Bothrops sazimai

Scientific classification
- Kingdom: Animalia
- Phylum: Chordata
- Class: Reptilia
- Order: Squamata
- Suborder: Serpentes
- Family: Viperidae
- Genus: Bothrops
- Species: B. sazimai
- Binomial name: Bothrops sazimai Barbo et al., 2016

= Bothrops sazimai =

- Genus: Bothrops
- Species: sazimai
- Authority: Barbo et al., 2016

Species of snake

Bothrops sazimai, or Franceses Island-lancehead, is a species of pit viper from Franceses Island, Brazil.

==Etymology==
It is named after Professor Ivan Sazima for his contribution to the study of natural history and conservation of Brazilian fauna, and for his field studies on Bothrops jararaca.

== Description ==
Bothrops sazimai can be distinguished from other Bothrops species by its larger eyes, shorter and higher head, slender body, longer tail, grey/brown colouring, cream-white grey-speckled underbelly and the specific numbers of specific scales.

Bothrops sazimai specifically differs from Bothrops jararaca by its smaller size, longer tail, slender body and larger eyes.

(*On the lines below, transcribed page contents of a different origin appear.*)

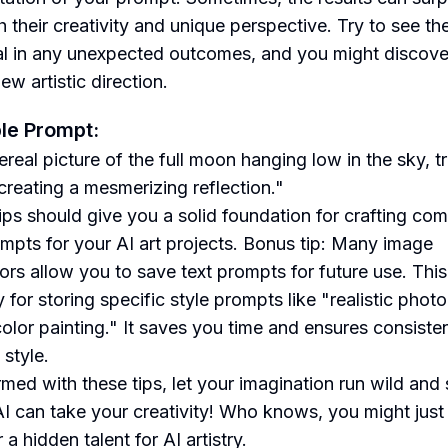
h their creativity and unique perspective. Try to see th
al in any unexpected outcomes, and you might discove
w artistic direction.
le Prompt:
real picture of the full moon hanging low in the sky, tr
creating a mesmerizing reflection."
ips should give you a solid foundation for crafting com
ompts for your AI art projects. Bonus tip: Many image
ors allow you to save text prompts for future use. This
 for storing specific style prompts like "realistic photo
olor painting." It saves you time and ensures consiste
 style.
med with these tips, let your imagination run wild and
I can take your creativity! Who knows, you might just
a hidden talent for AI artistry.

It also differs from Bothrops alcatraz, Bothrops insularis and Bothrops otavioi by its larger number of ventral and subcaudal scales. Additionally, it can be distinguished from B. insularis by its colour, smaller size, and smaller head and tail. Conversely, it can be distinguished from B. alcatraz and B. otavioi by its larger size as well as the yellow tip on juveniles' tails.

== Diet ==
Bothrops sazimai is known to eat nocturnal prey such as frogs, lizards (Gymnodactylus darwinii and tropical house geckos), centipedes (Scolopendromorpha) and sometimes other snakes.